The dashboards will be useful to providers and patients, helping to identify clinical
cases where there might be benefit from proactive medication management to identify those
who may not respond and those at heightened risk of ADRs. The dashboards would be
informed by a growing library of clinical cases with a clinical data warehouse. The
dashboard would generate and iteratively refine novel care decision trees (algorithms)
centered on medication management. The data structure and care protocol are designed to
enable concomitant and longitudinal observation (research) of the clinical activities
toward validation of the ActX CDS and dashboards as a useful tool for patient-centric
clinical research. The ideal databank will include drug blood levels (not relevant to
this PILOT), drug list and other relevant modifier data that may impact medication use
and effectiveness. This approach would also provide a means to learn more about drug
adherence and help to systematically identify patients who may be candidates for a
pharmacogenomic evaluation and longer-term participation in a medication management
program.

Specific questions that this GENERALIZED approach might inform:

Does a drug level near zero mean non-adherence, or is the patient metabolizing a drug
extensively such that blood or urine levels become undetectable after administration? The
phenotypic questionnaire coupled with drug blood or urine level measurements will answer
that question.

Is a protocol needed to determine when to order a pharmacogenomic test? The
investigator's data platform, powered by the ActX platform, can validate the clinical and
cost-effectiveness of those decisions.

What is the best use pharmacogenomic data? If a patient has had a pharmacogenomic test,
blood or urine drug levels might help refine knowledge about the metabolic activity for
pertinent enzymatic pathways and help craft key questions to identify what constitutes an
overloaded CYP P450 pathway in the setting of polypharmacy.

ADRs might be preventable in the psychotropic domain by applying the knowledge derived
from a medication management consultation.
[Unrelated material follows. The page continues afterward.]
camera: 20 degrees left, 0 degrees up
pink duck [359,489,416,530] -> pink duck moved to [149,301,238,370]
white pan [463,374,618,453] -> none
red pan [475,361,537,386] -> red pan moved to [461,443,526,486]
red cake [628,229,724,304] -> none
For instance, in the case of antidepressants,
weeks may go by before a clinical response can be evaluated after initiating medication
based on standard dosing and trial and error. In a precision medication management
scenario, the provider would know at the outset if the patient were an ultra-rapid
metabolizer for a relevant CYP P450 enzymatic pathway and be better equipped to identify
the drug of choice and to optimize dose titration. If the clinical dashboard reveals a
patient that is receiving several medications competing for a common pathway, proper
medication adjustments can also be made, as needed.
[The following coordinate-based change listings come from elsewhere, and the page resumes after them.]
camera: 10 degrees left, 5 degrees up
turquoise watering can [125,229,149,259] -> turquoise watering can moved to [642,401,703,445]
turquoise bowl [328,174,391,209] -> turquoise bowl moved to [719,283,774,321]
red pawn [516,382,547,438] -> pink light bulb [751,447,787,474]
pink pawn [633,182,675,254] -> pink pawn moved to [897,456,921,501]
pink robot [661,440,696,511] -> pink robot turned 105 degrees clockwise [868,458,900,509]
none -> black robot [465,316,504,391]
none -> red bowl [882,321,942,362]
The ActX to be used here is a clinical decision support system containing millions of
interrelated variant-drug concepts that arc with each other to create a knowledge
network. As data is entered, weighted arcs are used to build clinical decision support
and differential diagnoses. This provides a potentially strong environment for a
pharmacogenomic profile to create a precision drug and dosing regimen tool while taking
advantage of clinical workflows currently in practice. The pharmacogenomic dashboard is
contained within the ActX platform.

Compare and contrast WGS and Genotyping

The ActX test is a genotyping test conducted in a CAP/CLIA-compliant laboratory for
complex lab-developed tests (LDTs) to ensure that results can be used for clinical
decision-making within the LDT regulatory framework. This type of test examines a limited
number of features in the human genome, specifically just under 400 known genetic
variants with clinical significance. The results from the ActX test will be returned to
the provider and discussed with patients. Whole Genome Sequencing (WGS) provides a
complete comprehensive inventory of the entire human genome, which consists of
approximately 4 billion base pairs. While WGS can be performed under CAP/CLIA regulations
for clinical decision-making, the testing laboratory we will be using will conduct a
Research Use Only (RUO) test and WILL NOT be an LDT. As a result, WGS results will not be
provided to healthcare providers or patients.